All the same, we were due to find ourselves in each other's company, in its broadest sense, when the Czech sculptress Anna Chromy's powerful work, The Cloak of Conscience in Carrar marble, was recently inaugurated by him in the gardens of the Grimaldi Forum. You see them together, to the left of the sculpture, in the photograph above. I could not, in the end, make it because of a family visit to us in France.
Apologies once again to Frédéric Pont, from La Galerie Continental Art-Fair at Saint Jean Cap Ferrat, who had invitations whisked to Monsieur and Mme Salut after our chance encounter a couple of weeks earlier.

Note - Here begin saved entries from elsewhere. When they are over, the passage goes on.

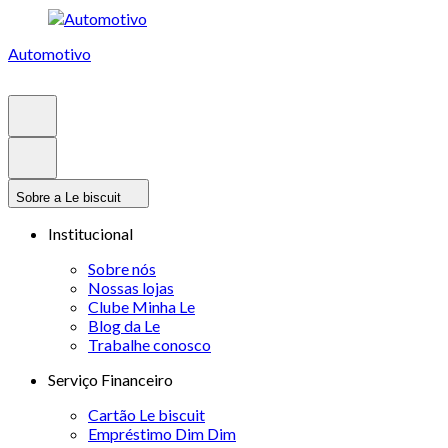
Automotivo
Sobre a Le biscuit
Institucional
Sobre nós
Nossas lojas
Clube Minha Le
Blog da Le
Trabalhe conosco
Serviço Financeiro
Cartão Le biscuit
Empréstimo Dim Dim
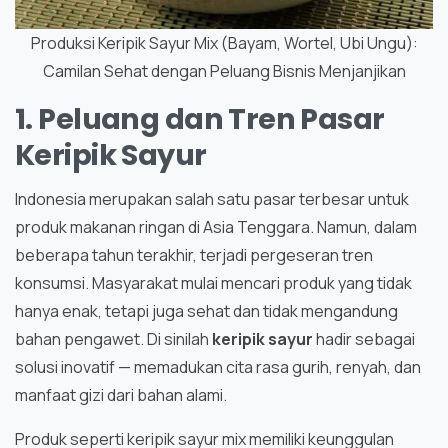
Produksi Keripik Sayur Mix (Bayam, Wortel, Ubi Ungu):
Camilan Sehat dengan Peluang Bisnis Menjanjikan
1. Peluang dan Tren Pasar
Keripik Sayur
Indonesia merupakan salah satu pasar terbesar untuk
produk makanan ringan di Asia Tenggara. Namun, dalam
beberapa tahun terakhir, terjadi pergeseran tren
konsumsi. Masyarakat mulai mencari produk yang tidak
hanya enak, tetapi juga sehat dan tidak mengandung
bahan pengawet. Di sinilah
keripik sayur
hadir sebagai
solusi inovatif — memadukan cita rasa gurih, renyah, dan
manfaat gizi dari bahan alami.
Produk seperti keripik sayur mix memiliki keunggulan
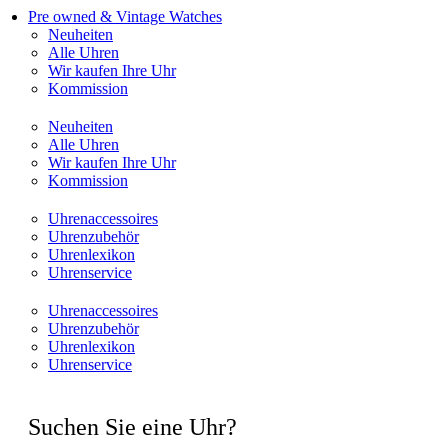
Pre owned & Vintage Watches
Neuheiten
Alle Uhren
Wir kaufen Ihre Uhr
Kommission
Neuheiten
Alle Uhren
Wir kaufen Ihre Uhr
Kommission
Uhrenaccessoires
Uhrenzubehör
Uhrenlexikon
Uhrenservice
Uhrenaccessoires
Uhrenzubehör
Uhrenlexikon
Uhrenservice
Suchen Sie eine Uhr?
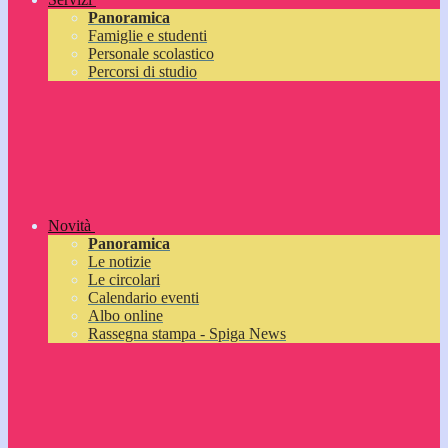
Panoramica
Famiglie e studenti
Personale scolastico
Percorsi di studio
Novità
Panoramica
Le notizie
Le circolari
Calendario eventi
Albo online
Rassegna stampa - Spiga News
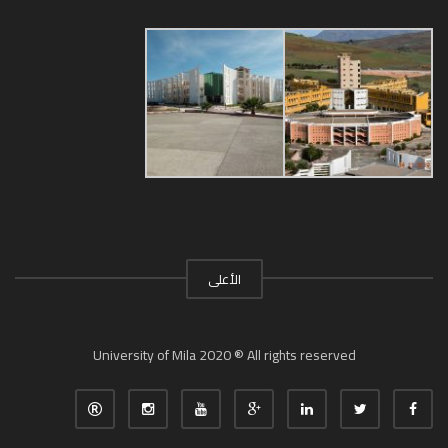
الأعلى
University of Mila 2020 ® All rights reserved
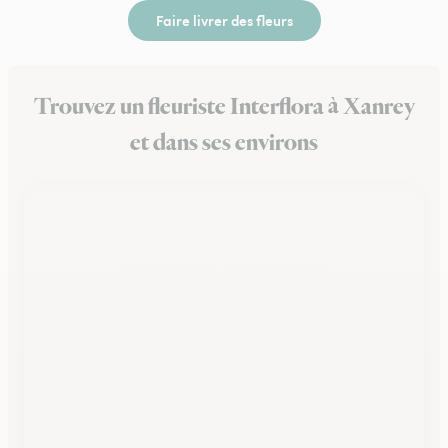
Faire livrer des fleurs
Trouvez un fleuriste Interflora à Xanrey
et dans ses environs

And congratulations to Anna Chromy, who tells the story of the sculpture at her own site -
http://cloak.annachromy.com/featured/anna-and-the-cloak/ - better than I could here. The Cloak is already seen inside the royal palace, but in bronze.
Frédéric tells me it was a marvellous presentations with a "formidable" speech by the prince. Monseigneur Barsi, archbishop of Monaco, blessed the sculpture watched by assoeted dignitaries from each side of the France-Monaco border (figuratively speaking since there is no obvious frontier beyond road signs).
Chromy switched from surrealistic oil paintings to sculpture more than 20 years ago after an accident.
The original of The Cloak, carved in pure white Carrara marble, weighs 45 tonnes (or is it 70? I have seen both weights cited) and stands 4.7 metres high on its plinth. It won her the Premio Michelangelo, an annual award for sculpture, in 2008. She describes her aim was to create "the physical image of harmony: harmony between man, nature and all created".
The 1.3m high version inaugurated in the Grimaldi Forum gardens was donated to Monaco by the Club Allemand International. Frédéric urges me to take time to view it when next in the mini-state and I shall.